‘The Good Wife,’ the Week After: In Praise of Diane (and Her Style)
CBS
As of last night, we’ve officially entered the post–Will Gardner world. Josh Charles’s exit leaves a major void on The Good Wife. The show loses its male lead, Lockhart Gardner loses one of its named partners, and Alicia (Julianna Margulies) loses her main love interest. (Other than her husband, of course.) Since Season 1, the show seemed poised to end with Will and Alicia finding their way to each other, though they’ve been feuding ever since she defected to start her own firm at the beginning of the current season. The March 16 episode included a diner détente that suggested that perhaps their reconciliation would occur sooner rather than later. I suspect that glimmer of hope, in addition to last week’s scene where they shared a laugh one day before Will was shot, is what enraged so many fans. How could Will die just as Willicia seemed poised for another go? It’s hard to close the book on one of TV’s sexiest couples, but as Mark Harris wrote last week, The Good Wife has never been about any OTP couple. The premise of the show is a woman on her own, which creators Robert and Michelle King reinforced with their open letter to fans last week. Even though the Josh Charles era has ended, I’ll continue watching to see how the other woman in Will’s life handles his death. Diane Lockhart has to take the reins of the firm now, and the biggest question is what will she wear while doing it.
We should have known that Will was in trouble last week when a serious, soft-spoken Diane crashed his meeting. Though it seems Jeffrey was innocent of the crime for which he was on trial, Diane was suspicious of him all along. She walked into the conference room in one of her standard work outfits: perfectly tailored sheath dress, chunky necklace to modernize the look, coiffed bob hair cut, black plastic glasses that are neither circular nor square but something in between. The glasses are a signature Diane piece. Even if they are on-trend, she strips them of any context but the impossibly smart appearance that defines the character. Only the best Diane ensemble (of which there are too many to enumerate) would be fitting for Will’s last days. She shows up in this scene to make sure a guilty verdict in the case wouldn’t be Will’s fault. In other words, she shows up to fill the role that Will so frequently forced her into: the adult in the room. She certainly looked the part as she asked him with grave circumspection about the strategy and the client.

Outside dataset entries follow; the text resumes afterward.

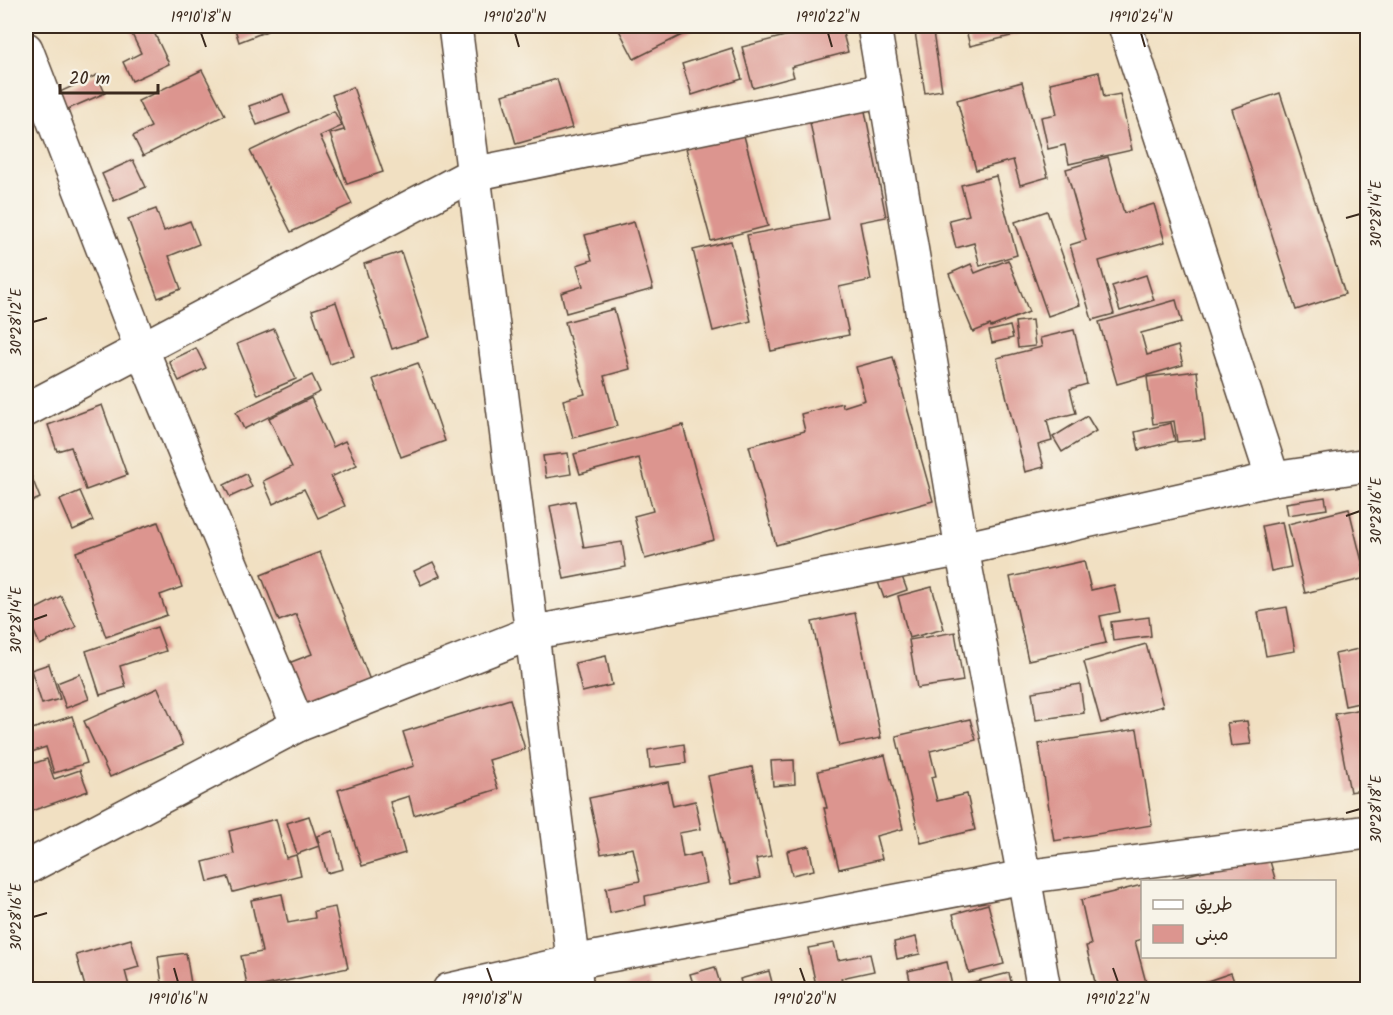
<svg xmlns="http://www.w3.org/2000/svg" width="1393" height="1015" font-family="Kalam,'Playpen Sans Arabic',sans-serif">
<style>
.building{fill:#dc958f}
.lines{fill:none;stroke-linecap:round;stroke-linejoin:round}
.minor-casing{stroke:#564537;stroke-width:36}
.minor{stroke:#fff;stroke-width:33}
.ticks{fill:none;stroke:#3b2a1e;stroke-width:2}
.neatline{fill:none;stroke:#3b2a1e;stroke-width:2}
.ticks-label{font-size:15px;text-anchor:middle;fill:#3b2a1e}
</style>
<rect width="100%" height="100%" fill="#f7f3e8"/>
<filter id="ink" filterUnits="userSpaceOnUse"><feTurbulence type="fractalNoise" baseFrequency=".0167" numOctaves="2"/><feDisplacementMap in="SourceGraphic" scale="12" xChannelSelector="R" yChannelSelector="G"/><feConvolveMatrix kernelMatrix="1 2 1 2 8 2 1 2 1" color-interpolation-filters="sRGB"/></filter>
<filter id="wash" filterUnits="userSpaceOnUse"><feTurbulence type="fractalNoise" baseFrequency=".008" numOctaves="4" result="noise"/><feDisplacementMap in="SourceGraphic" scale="24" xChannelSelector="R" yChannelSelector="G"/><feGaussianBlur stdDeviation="1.35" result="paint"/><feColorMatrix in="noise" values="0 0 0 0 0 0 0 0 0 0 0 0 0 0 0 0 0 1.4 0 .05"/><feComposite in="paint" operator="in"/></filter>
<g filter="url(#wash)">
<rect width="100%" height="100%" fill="#f1e0c2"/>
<g id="blocks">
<!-- building -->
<g class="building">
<path d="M128,26H151L169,64L132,81L123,62L141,53Z"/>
<path d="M234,26H265L267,31L239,42Z"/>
<path d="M617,26H700L634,59Z"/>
<path d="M807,26H841L848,52L791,67L794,77L753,88L742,47L808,30Z"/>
<path d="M914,26H932L942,90L925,93Z"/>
<path d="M965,26H1016L1019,34L970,46Z"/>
<path d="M732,48L742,79L692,95L682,64Z"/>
<path d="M202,70L225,115L143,156L133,136L151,127L138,101Z"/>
<path d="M1099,72L1104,97L1120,94L1132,150L1069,164L1065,145L1048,149L1041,117L1057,114L1050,83Z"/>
<path d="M97,75L105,93L61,112L53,95Z"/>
<path d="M557,79L572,128L516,144L502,95Z"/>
<path d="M1022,82L1048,177L1020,185L1013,160L976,170L957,100Z"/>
<path d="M353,87L383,172L347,184L330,134L344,130L345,132L332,95Z"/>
<path d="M1280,93L1345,294L1296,310L1232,109Z"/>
<path d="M283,94L290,113L257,125L249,106Z"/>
<path d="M863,101L886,217L860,222L871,280L839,287L849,335L771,351L747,235L829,219L808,112Z"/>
<path d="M334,111L342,126L320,136L352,204L291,232L250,151Z"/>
<path d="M743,132L768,226L711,241L686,148Z"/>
<path d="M1108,157L1124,213L1154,204L1165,242L1099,261L1114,314L1092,320L1070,245L1086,240L1066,169Z"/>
<path d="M133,160L146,187L114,201L102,174Z"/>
<path d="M996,176L1017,255L980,266L974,243L956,248L949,220L969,215L961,185Z"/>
<path d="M156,209L164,231L190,221L199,244L169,256L181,289L158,298L128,219Z"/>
<path d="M1047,211L1080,305L1048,316L1015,222Z"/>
<path d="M634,222L653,289L566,313L561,293L583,286L577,265L592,260L585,235Z"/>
<path d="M731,241L751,321L713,331L693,250Z"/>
<path d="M401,252L429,337L392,349L364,264Z"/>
<path d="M1008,260L1029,312L991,327L990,325L973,332L949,274L971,264L975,273Z"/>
<path d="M1146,275L1154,300L1120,311L1112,286Z"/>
<path d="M1176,300L1182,322L1141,333L1147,355L1178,346L1183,365L1117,384L1099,322Z"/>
<path d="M336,302L354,356L330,364L312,310Z"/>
<path d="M614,309L630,369L604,376L617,426L573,438L563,400L585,394L565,322Z"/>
<path d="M1032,320L1035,346L1018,348L1015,322Z"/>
<path d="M1010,326L1013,338L992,343L989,331Z"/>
<path d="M274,329L296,379L258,395L237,344Z"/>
<path d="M1074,330L1087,384L1070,389L1076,413L1047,420L1052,441L1038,445L1044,467L1025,472L997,358L1042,347L1040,338Z"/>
<path d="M196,348L206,368L179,381L169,361Z"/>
<path d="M893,357L933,501L776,545L749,446L805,431L801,414L842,403L843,407L865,400L856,367Z"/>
<path d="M418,363L445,441L401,457L373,379Z"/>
<path d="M1197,371L1205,439L1177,442L1174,421L1153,424L1147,377Z"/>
<path d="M312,375L320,392L244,429L236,412Z"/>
<path d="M311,398L333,447L345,441L357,465L331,477L345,506L318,518L304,489L273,504L263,481L292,467L269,418Z"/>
<path d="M102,405L127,475L86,490L71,447L57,451L48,425Z"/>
<path d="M1087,416L1096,431L1062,452L1053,437Z"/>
<path d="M1171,423L1175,441L1139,450L1135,432Z"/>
<path d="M683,425L714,540L645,559L634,516L653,511L639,458L580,474L574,454Z"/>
<path d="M568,453L571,474L546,478L543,456Z"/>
<path d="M26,463L40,498L26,504Z"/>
<path d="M246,474L252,487L230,497L224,485Z"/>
<path d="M80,491L93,521L73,530L60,500Z"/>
<path d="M1325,497L1327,509L1288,515L1286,503Z"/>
<path d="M575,501L584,548L622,542L626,567L564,579L550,506Z"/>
<path d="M1349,509L1366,578L1305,593L1288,524Z"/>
<path d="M158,522L182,587L160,595L167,615L106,637L76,552Z"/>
<path d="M1282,522L1291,567L1271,571L1262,526Z"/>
<path d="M320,552L371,683L299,711L281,666L312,654L296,614L279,621L261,575Z"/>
<path d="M1084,561L1091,590L1114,585L1120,612L1100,616L1106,643L1028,660L1010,577Z"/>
<path d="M433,562L440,576L421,585L414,571Z"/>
<path d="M901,574L907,590L884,598L878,582Z"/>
<path d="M932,587L944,629L909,638L898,596Z"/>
<path d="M61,596L76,627L40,645L26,614Z"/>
<path d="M1287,607L1295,651L1266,656L1258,612Z"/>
<path d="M855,613L881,738L839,746L812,622Z"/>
<path d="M1149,617L1151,636L1113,641L1111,622Z"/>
<path d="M157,627L166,651L120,666L126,687L100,695L86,651Z"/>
<path d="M955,632L963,681L917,688L909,640Z"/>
<path d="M1146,644L1163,706L1101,723L1084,662Z"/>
<path d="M1368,647V701L1345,706L1335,654Z"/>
<path d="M606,656L612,685L582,692L575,663Z"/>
<path d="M49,664L60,699L42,704L31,670Z"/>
<path d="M80,674L89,699L66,708L57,683Z"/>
<path d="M1080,684L1084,713L1036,720L1032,692Z"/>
<path d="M158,688L183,745L110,777L84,721Z"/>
<path d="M510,699L525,749L489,760L498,789L414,815L409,796L390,802L405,853L362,866L338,790L414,766L403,732Z"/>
<path d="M1368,708V789L1350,792L1335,714Z"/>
<path d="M72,716L87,763L54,773L46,747L26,754V731Z"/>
<path d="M970,719L976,740L930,751L936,776L931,777L937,801L967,794L975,830L921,843L896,736Z"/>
<path d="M1247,721L1251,744L1231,746L1227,723Z"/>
<path d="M1137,729L1152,825L1054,841L1039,744Z"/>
<path d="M684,744L686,763L650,768L648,750Z"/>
<path d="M885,755L903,829L876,836L882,859L839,869L824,808H827L818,771Z"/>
<path d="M47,759L54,779L80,770L88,791L26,813V766Z"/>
<path d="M794,760L795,784L773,786L771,761Z"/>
<path d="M752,767L771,856L756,859L760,878L731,884L708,776Z"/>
<path d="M668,782L673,806L695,801L701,829L679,833L683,857L700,853L707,883L645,896L646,905L610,913L606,888L640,881L633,848L601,854L589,798Z"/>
<path d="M309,816L319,846L297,854L287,823Z"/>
<path d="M276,819L286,858L296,855L301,875L233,892L228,877L208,882L203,862L234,854L229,831Z"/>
<path d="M333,831L343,869L327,873L317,836Z"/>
<path d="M809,846L814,870L792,875L787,851Z"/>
<path d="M1268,854L1276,882H1173V879Z"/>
<path d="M1142,885V939L1135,941L1148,990H1097L1086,946L1091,945L1081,900Z"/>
<path d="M282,894L288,923L315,918L314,911L335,907L348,968L248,989L241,956L262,952L251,900Z"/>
<path d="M988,904L1004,964L969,973L953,914Z"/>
<path d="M916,937L920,954L897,959L894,942Z"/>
<path d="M131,939L139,967L125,971L130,990H86L76,955Z"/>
<path d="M834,943L838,960L870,954L874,971L841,978L843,990H817L808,948Z"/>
<path d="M186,953L192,990H163L158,957Z"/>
<path d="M947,962L953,990H912L908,971Z"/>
<path d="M715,967L722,990H695L690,974Z"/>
<path d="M769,971L774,990H743L740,979Z"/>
<path d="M1009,973L1013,990H971L969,983Z"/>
<path d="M1231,973L1237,990H1191L1190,987Z"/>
<path d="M648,979L652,990H619V989Z"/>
</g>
</g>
</g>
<g filter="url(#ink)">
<use href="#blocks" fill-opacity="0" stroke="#564537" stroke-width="1.5"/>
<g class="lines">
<!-- minor casing -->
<g class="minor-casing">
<g id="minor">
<path d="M455,26L577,990"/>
<path d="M874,26L962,549L1024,877L1044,990"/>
<path d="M1125,26L1273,479"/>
<path d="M26,49L142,350L298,725"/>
<path d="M26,410L473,174L884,90"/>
<path d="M26,868L298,725L531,633L962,549L1273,479L1368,465"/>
<path d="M449,990L573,962L1024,877L1368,832"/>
</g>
</g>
<!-- minor -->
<use href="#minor" class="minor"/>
</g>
</g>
<!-- ticks -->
<path class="ticks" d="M201,33L206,47M515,33L519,47M828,33L832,47M1141,33L1145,47M1346,218L1360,214M33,322L47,318M1346,516L1360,511M33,620L47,615M1346,813L1360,809M33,917L47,913M174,968L178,982M487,968L492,982M800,968L805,982M1113,968L1118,982"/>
<!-- margin -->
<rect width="1393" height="1015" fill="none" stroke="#f7f3e8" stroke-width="66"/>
<!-- legend -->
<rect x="1141" y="880" width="195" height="78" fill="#f7f3e8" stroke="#aca397" stroke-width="1.5"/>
<rect x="1153" y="900" width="30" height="9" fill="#ffffff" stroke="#aca397" stroke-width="1.5"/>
<text x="1195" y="910" font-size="18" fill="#3b2a1e">طريق</text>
<rect x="1153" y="925" width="30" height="18" fill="#dc958f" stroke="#aca397" stroke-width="1.5"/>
<text x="1195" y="940" font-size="18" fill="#3b2a1e">مبنى</text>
<!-- scale -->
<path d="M60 84v9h98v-9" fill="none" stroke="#3b2a1e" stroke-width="3"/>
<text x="69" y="84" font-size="18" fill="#3b2a1e" stroke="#f7f3e8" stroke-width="4.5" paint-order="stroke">20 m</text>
<rect x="33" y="33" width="1327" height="949" class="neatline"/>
<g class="ticks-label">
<text x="201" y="22">19°10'18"N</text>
<text x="515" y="22">19°10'20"N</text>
<text x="828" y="22">19°10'22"N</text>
<text x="1141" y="22">19°10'24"N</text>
<text transform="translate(1376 214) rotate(-90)" y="5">30°28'14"E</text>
<text transform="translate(16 322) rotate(-90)" y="5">30°28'12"E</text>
<text transform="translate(1376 511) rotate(-90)" y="5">30°28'16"E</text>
<text transform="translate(16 620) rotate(-90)" y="5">30°28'14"E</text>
<text transform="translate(1376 809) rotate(-90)" y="5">30°28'18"E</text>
<text transform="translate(16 917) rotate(-90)" y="5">30°28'16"E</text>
<text x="178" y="1004">19°10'16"N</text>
<text x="492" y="1004">19°10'18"N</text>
<text x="805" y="1004">19°10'20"N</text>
<text x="1118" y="1004">19°10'22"N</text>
</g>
</svg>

Last night she began her solo reign over the firm. Her hair was slightly askew and makeup was less than pristine, but otherwise you might have accused her of not mourning enough. Armed with another killer chunky necklace and a purple dress, she quickly took command by deciding who got to grieve and how much. She fired an inconsolable, hysterical intern who barely knew Will, she fired a lucrative client for hardly caring at all, and she paused her feud with Florrick Agos to warmly embrace Alicia when she showed up at the Lockhart Gardner office. Diane says she loved Will and calls him his best friend, and heartbreak in the moment drives her leadership. It’s hard to think of another fictional female who would respond to a loss in the same way. She’s not interested in dramatics, which has always made her a worthy foil to both Will and Alicia.

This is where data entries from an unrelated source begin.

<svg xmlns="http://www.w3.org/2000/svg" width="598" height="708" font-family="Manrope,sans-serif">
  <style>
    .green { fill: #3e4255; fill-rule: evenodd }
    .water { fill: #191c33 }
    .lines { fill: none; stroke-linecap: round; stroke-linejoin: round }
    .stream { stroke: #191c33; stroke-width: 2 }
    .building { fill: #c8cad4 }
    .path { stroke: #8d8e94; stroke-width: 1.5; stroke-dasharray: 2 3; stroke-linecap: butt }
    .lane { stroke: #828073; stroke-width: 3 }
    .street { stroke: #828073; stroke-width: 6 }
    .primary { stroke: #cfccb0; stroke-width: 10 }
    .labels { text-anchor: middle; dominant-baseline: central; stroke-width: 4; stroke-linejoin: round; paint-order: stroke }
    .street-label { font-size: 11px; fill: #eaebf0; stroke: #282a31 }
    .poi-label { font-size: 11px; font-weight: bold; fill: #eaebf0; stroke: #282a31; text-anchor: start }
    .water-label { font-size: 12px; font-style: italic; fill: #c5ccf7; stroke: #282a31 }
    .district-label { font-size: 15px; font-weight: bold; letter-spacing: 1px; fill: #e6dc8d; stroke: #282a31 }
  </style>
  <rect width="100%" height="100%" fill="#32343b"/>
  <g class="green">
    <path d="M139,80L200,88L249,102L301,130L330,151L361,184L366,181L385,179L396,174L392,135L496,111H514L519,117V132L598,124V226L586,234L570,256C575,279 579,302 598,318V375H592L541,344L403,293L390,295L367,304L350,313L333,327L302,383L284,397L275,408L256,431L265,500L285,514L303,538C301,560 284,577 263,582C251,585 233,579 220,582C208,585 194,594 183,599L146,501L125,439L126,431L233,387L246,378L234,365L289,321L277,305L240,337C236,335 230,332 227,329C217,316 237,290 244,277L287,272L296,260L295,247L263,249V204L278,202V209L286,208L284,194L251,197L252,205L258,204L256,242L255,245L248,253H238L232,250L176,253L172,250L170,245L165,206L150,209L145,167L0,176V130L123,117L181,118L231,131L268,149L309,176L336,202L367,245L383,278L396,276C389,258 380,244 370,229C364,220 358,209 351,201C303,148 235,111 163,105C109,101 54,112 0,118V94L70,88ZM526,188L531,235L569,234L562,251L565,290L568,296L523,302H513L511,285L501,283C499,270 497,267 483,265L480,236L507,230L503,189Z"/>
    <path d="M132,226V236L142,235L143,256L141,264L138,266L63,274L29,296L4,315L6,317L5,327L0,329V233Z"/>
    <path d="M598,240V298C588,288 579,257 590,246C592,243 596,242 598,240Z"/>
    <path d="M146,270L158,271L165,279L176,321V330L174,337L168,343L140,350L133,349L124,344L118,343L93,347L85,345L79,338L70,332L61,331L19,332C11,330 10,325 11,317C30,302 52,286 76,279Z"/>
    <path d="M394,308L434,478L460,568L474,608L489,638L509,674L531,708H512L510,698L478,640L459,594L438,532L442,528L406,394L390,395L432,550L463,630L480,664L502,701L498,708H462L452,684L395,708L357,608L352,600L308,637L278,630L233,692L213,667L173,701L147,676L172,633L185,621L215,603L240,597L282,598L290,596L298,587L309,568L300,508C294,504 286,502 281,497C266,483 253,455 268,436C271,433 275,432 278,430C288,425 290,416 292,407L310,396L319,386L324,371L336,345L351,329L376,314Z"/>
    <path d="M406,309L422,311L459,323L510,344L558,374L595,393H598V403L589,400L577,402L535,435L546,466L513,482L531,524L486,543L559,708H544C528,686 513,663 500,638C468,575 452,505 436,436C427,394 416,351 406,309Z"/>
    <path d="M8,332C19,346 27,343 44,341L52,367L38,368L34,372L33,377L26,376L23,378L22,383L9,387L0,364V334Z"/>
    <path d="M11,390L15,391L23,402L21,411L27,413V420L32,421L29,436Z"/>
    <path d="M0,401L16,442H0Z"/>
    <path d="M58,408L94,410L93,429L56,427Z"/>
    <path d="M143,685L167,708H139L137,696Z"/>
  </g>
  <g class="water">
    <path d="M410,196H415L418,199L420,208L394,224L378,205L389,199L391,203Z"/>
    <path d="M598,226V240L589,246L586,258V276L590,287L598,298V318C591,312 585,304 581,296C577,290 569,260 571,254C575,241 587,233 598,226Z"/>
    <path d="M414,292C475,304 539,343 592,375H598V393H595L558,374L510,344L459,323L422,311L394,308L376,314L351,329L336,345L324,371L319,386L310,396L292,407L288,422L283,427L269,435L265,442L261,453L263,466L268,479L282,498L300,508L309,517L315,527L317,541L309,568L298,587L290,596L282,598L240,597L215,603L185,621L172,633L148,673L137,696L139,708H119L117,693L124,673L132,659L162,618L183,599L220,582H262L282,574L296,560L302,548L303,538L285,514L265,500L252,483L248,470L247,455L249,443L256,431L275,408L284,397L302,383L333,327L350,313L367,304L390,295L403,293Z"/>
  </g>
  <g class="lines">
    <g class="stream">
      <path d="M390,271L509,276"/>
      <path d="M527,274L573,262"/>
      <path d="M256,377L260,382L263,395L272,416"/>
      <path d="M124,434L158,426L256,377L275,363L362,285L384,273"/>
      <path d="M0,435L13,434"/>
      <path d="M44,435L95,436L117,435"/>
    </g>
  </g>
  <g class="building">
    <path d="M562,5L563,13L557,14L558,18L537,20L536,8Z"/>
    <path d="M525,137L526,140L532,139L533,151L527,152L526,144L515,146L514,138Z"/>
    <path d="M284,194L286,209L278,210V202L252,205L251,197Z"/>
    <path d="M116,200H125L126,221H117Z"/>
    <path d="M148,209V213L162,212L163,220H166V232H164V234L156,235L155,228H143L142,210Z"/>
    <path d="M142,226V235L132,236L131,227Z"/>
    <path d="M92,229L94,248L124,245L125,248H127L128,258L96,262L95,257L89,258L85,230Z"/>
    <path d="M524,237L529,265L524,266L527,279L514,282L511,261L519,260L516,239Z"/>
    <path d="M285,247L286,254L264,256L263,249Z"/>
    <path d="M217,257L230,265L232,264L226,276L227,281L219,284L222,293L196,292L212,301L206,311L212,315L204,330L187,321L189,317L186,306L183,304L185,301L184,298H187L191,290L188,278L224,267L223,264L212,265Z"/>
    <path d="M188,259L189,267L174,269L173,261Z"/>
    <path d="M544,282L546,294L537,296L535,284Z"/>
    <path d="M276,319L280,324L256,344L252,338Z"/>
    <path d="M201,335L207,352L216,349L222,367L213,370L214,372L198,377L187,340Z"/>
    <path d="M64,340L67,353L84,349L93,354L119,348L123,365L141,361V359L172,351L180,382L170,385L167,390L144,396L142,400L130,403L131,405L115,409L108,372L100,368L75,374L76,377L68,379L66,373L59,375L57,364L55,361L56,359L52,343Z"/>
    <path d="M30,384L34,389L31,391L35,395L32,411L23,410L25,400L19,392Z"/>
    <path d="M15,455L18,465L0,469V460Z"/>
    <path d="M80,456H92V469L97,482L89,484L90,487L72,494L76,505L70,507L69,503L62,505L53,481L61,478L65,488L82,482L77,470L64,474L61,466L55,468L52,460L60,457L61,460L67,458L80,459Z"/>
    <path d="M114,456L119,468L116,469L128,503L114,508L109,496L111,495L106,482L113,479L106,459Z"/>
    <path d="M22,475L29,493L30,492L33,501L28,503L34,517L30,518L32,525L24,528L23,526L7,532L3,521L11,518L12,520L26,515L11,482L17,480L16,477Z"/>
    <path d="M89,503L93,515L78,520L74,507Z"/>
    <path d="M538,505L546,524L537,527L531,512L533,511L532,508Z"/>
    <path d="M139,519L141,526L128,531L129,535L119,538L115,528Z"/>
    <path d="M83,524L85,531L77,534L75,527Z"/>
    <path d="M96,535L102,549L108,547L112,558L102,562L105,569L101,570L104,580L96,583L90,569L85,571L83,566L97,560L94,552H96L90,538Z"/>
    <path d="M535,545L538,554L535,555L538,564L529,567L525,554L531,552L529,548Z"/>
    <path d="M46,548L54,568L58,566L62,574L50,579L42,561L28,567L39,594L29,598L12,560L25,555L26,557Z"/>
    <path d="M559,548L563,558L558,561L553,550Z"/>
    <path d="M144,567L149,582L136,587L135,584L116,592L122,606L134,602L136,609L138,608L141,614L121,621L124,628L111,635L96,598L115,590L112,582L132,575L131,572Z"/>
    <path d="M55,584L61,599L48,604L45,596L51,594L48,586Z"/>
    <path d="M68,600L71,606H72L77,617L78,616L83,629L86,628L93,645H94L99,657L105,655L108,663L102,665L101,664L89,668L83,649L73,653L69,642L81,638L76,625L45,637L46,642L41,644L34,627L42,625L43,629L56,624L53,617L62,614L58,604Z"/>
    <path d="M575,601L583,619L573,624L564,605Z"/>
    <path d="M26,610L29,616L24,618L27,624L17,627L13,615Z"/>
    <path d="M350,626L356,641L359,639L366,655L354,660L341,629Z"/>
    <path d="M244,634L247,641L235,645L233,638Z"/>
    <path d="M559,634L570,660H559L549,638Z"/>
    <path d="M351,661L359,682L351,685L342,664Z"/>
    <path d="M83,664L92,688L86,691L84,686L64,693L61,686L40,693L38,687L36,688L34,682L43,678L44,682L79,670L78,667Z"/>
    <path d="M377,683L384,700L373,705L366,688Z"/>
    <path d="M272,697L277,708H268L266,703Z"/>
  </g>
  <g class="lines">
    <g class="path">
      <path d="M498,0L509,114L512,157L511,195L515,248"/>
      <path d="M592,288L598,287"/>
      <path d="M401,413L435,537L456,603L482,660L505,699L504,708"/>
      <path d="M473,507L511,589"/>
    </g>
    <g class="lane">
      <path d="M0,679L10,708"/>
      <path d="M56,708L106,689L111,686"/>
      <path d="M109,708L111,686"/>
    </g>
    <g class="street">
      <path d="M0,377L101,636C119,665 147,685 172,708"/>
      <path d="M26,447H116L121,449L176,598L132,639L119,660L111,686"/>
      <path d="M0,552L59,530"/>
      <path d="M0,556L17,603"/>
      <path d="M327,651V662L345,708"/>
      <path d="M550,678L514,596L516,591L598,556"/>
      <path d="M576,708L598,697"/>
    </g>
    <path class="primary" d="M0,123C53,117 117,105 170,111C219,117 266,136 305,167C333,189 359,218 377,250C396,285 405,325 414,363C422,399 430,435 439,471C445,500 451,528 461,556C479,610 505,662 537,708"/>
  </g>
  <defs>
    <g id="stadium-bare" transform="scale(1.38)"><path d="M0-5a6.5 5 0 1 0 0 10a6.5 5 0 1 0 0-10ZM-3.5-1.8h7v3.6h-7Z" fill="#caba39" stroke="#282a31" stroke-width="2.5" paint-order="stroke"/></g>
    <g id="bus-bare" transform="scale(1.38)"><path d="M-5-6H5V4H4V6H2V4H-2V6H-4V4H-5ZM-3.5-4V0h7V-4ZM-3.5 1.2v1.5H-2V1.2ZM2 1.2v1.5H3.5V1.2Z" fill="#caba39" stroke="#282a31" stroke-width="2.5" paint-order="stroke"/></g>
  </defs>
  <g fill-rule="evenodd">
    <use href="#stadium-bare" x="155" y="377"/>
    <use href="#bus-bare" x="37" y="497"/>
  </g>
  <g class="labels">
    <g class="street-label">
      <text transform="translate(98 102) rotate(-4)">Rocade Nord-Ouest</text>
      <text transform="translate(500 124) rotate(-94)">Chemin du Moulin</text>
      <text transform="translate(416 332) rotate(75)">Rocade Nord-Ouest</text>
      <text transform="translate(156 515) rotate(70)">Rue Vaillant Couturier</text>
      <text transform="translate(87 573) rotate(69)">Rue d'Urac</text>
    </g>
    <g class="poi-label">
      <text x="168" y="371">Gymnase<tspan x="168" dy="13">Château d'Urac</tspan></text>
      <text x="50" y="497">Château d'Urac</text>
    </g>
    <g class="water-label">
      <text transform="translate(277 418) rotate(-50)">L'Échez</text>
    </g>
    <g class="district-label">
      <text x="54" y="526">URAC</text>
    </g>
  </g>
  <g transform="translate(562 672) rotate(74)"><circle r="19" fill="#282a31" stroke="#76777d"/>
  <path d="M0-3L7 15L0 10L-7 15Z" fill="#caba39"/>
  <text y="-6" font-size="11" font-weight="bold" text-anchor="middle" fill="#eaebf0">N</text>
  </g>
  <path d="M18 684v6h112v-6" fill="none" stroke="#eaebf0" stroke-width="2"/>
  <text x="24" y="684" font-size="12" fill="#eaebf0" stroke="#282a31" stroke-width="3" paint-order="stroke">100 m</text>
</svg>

As the show forges ahead without the beloved Will, Diane is the obvious choice to fill the Will void at Lockhart Gardner in leadership and screen time. The fact that she’s already ensconced at the top helps, but the importance of Diane speaks to the show’s broader ethos. The Good Wife is like the San Antonio Spurs of television: It’s a great show that remains underrated even though plenty of critics frequently lament the fact that it’s overlooked. Maybe advocating for it by way of Diane’s fashion does little to ameliorate its failure in wider appeal, but her presentation represents the show’s driving principles. The Good Wife is about adults and for adults, and Diane is the perfect emblem of that. She’s not the showy performer that Will was in courtrooms and depositions, and she’s not a minor celebrity like Alicia who is constantly seeking reinvention. She’s powerful because she’s serious and steadfast, which has been communicated to us through Christine Baranski’s consistently impressive performance and the smart way she dresses. Diane is the moral compass in the Good Wife universe, morally superior to nearly everyone. She manages to stand tall, and not just because of her high heels. Even when Diane falters, like when she loses the judgeship nomination because of Peter’s political games, she picks herself back up and finds her moral center. While the erratic Kalinda seems to have an endless collection of leather jackets, and Alicia sticks to a more typical political wife array of pantsuits and peplum, Diane’s careful tailoring has become shorthand for her power.